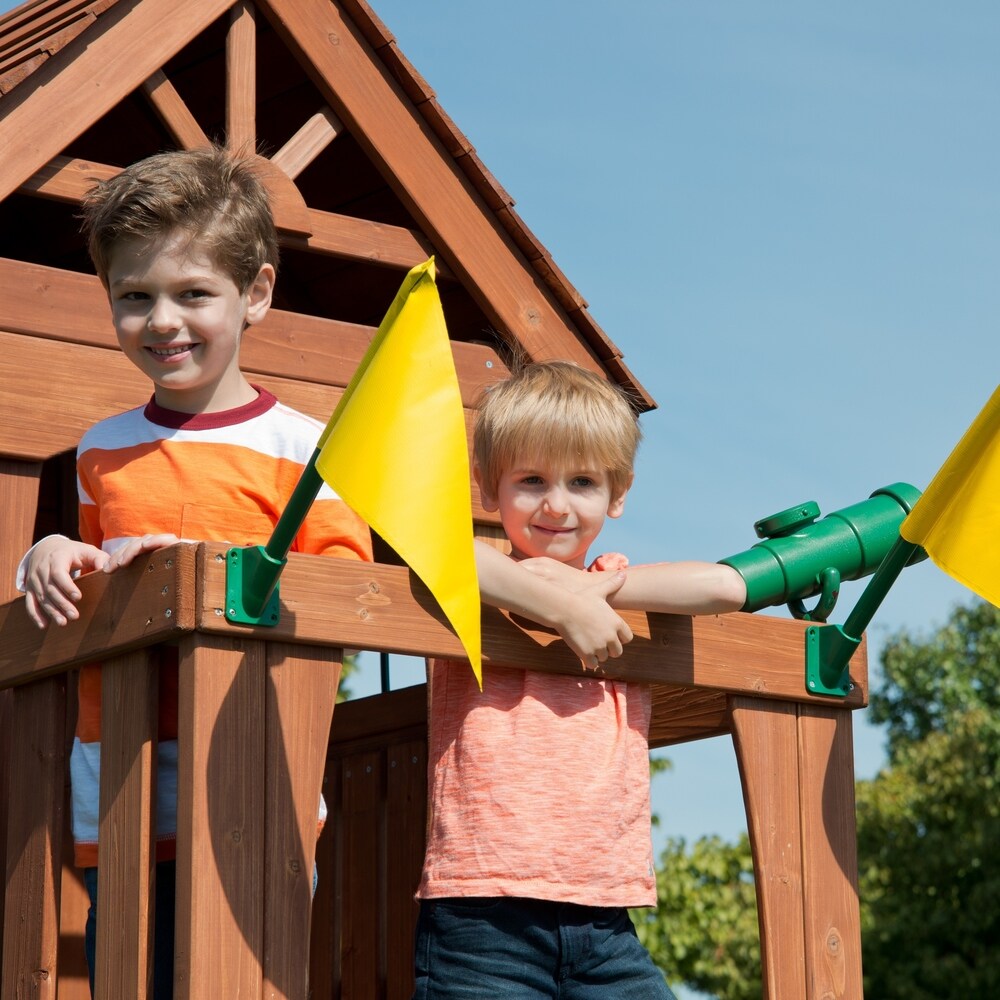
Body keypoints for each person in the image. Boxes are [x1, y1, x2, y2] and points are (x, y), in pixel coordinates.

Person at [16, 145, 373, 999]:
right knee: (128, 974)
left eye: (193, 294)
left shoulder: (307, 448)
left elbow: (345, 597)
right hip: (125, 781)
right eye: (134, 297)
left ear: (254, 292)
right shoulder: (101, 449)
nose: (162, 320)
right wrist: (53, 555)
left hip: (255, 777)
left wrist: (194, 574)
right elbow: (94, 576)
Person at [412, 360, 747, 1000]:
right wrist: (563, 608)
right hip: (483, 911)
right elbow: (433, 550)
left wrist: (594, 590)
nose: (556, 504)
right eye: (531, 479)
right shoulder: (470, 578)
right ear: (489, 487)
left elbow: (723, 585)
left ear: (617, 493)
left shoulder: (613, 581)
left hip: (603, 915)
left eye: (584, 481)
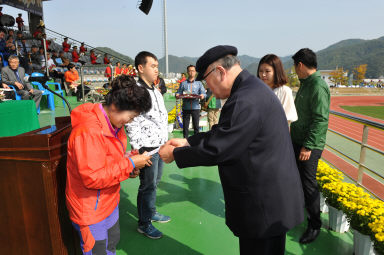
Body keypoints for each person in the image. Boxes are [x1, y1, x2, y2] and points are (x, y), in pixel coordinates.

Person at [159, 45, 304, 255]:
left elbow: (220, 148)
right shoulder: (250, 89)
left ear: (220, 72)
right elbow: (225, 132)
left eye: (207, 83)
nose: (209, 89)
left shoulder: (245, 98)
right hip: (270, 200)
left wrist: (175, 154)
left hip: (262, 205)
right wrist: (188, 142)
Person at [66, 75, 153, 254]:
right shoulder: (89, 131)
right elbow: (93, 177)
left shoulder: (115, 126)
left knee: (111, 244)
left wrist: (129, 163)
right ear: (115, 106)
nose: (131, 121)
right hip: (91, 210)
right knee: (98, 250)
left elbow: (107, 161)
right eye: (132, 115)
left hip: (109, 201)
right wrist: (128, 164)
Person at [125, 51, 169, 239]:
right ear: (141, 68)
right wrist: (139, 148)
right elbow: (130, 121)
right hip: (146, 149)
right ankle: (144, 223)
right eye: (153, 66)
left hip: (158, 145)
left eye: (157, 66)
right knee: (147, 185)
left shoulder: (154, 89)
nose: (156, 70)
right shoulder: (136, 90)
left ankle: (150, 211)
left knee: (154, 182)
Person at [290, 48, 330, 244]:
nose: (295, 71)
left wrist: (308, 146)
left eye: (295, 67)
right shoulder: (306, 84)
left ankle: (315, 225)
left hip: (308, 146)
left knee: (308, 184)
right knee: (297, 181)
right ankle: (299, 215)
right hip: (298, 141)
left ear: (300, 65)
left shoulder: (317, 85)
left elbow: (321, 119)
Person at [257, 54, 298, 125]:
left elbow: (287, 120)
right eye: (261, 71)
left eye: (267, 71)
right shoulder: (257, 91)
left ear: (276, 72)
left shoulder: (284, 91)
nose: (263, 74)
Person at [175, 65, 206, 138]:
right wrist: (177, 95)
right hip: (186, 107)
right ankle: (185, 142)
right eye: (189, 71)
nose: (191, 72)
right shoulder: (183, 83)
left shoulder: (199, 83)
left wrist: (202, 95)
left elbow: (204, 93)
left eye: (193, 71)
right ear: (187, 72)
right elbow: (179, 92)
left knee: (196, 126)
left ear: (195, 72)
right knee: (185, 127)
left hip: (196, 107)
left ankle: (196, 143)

....................

> DESCRIPTION OF THE TASK: Could you copy each line above exactly as written, minus any pictures?

> EXERCISE RESULT:
Body keypoints for each person in the image. Boxes are [x1, y1, x2, y2] and points are (x, y), in pixel coordinates.

Person at [16, 145, 373, 999]:
right knee: (128, 974)
left eye: (193, 294)
left shoulder: (307, 448)
left elbow: (345, 597)
right hip: (125, 781)
right eye: (134, 297)
left ear: (254, 292)
right shoulder: (101, 449)
nose: (162, 320)
right wrist: (53, 555)
left hip: (255, 777)
left wrist: (194, 574)
right elbow: (94, 576)
Person at [412, 360, 747, 1000]:
right wrist: (563, 608)
right hip: (483, 911)
right elbow: (433, 550)
left wrist: (594, 590)
nose: (556, 504)
right eye: (531, 479)
right shoulder: (470, 578)
right ear: (489, 487)
left elbow: (723, 585)
left ear: (617, 493)
left shoulder: (613, 581)
left hip: (603, 915)
left eye: (584, 481)
Body keypoints for each person in the image. Boxes are [x1, y1, x2, y2] and points are (x, y), in pixel coordinates.

Person at [159, 45, 304, 255]:
left elbow: (220, 148)
right shoulder: (250, 89)
left ear: (220, 72)
right elbow: (225, 132)
left eye: (207, 83)
nose: (209, 89)
left shoulder: (245, 98)
right hip: (270, 200)
left wrist: (175, 154)
left hip: (262, 205)
right wrist: (188, 142)
Person at [66, 75, 153, 254]:
right shoulder: (89, 131)
right elbow: (93, 177)
left shoulder: (115, 126)
left knee: (111, 244)
left wrist: (129, 163)
right ear: (115, 106)
nose: (131, 121)
right hip: (91, 210)
right knee: (98, 250)
left elbow: (107, 161)
right eye: (132, 115)
left hip: (109, 201)
right wrist: (128, 164)
Person at [125, 51, 169, 239]:
right ear: (141, 68)
right wrist: (139, 148)
right elbow: (130, 121)
right hip: (146, 149)
right ankle: (144, 223)
right eye: (153, 66)
left hip: (158, 145)
left eye: (157, 66)
right knee: (147, 185)
left shoulder: (154, 89)
nose: (156, 70)
right shoulder: (136, 90)
left ankle: (150, 211)
left knee: (154, 182)
Person at [290, 48, 330, 244]:
nose: (295, 71)
left wrist: (308, 146)
left eye: (295, 67)
right shoulder: (306, 84)
left ankle: (315, 225)
left hip: (308, 146)
left knee: (308, 184)
right knee: (297, 181)
right ankle: (299, 215)
right hip: (298, 141)
left ear: (300, 65)
left shoulder: (317, 85)
left elbow: (321, 119)
Person at [257, 54, 298, 125]:
left elbow: (287, 120)
right eye: (261, 71)
left eye: (267, 71)
right shoulder: (257, 91)
left ear: (276, 72)
left shoulder: (284, 91)
nose: (263, 74)
Person at [175, 65, 206, 138]:
right wrist: (177, 95)
right hip: (186, 107)
right ankle: (185, 142)
right eye: (189, 71)
nose: (191, 72)
right shoulder: (183, 83)
left shoulder: (199, 83)
left wrist: (202, 95)
left elbow: (204, 93)
left eye: (193, 71)
right ear: (187, 72)
right elbow: (179, 92)
left knee: (196, 126)
left ear: (195, 72)
right knee: (185, 127)
left hip: (196, 107)
left ankle: (196, 143)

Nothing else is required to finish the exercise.